_Task to carry out_
Everything from the line containing "- Administrator privileges" through the final line of the material is to be restated word for word, and only that.

_Data shown_
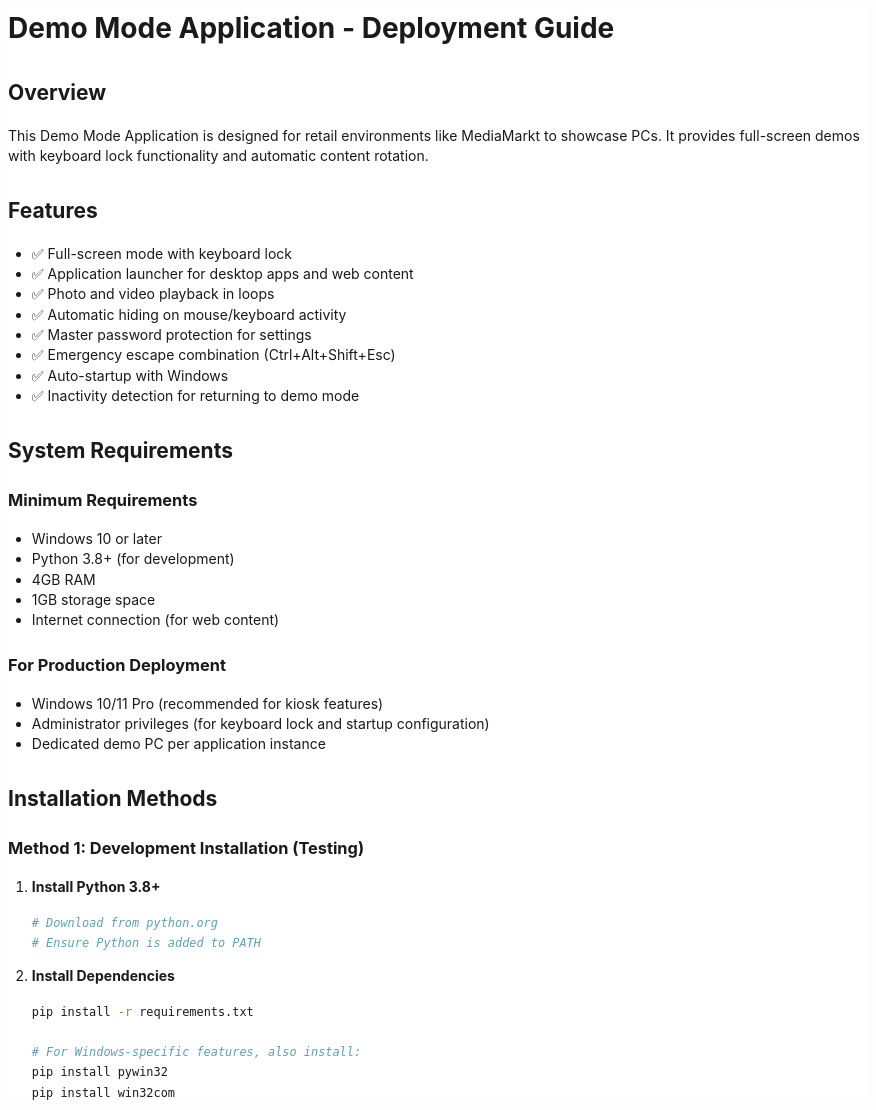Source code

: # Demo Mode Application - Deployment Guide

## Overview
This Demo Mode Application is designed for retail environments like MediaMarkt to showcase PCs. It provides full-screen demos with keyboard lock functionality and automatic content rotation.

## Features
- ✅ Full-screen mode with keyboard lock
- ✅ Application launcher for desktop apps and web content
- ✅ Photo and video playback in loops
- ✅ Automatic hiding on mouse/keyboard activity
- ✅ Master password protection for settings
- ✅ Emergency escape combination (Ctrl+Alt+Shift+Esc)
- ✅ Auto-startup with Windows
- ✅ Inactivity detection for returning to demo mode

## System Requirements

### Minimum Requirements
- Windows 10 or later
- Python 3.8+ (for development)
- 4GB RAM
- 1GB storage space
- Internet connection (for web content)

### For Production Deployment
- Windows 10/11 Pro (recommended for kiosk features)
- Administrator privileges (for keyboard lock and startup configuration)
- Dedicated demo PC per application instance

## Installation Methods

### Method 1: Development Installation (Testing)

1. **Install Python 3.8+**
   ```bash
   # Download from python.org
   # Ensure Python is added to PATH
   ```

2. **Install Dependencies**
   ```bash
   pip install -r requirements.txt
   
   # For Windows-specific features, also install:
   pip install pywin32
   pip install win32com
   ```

_Problem solution_
- Administrator privileges (for keyboard lock and startup configuration)
- Dedicated demo PC per application instance

## Installation Methods

### Method 1: Development Installation (Testing)

1. **Install Python 3.8+**
   ```bash
   # Download from python.org
   # Ensure Python is added to PATH
   ```

2. **Install Dependencies**
   ```bash
   pip install -r requirements.txt
   
   # For Windows-specific features, also install:
   pip install pywin32
   pip install win32com
   ```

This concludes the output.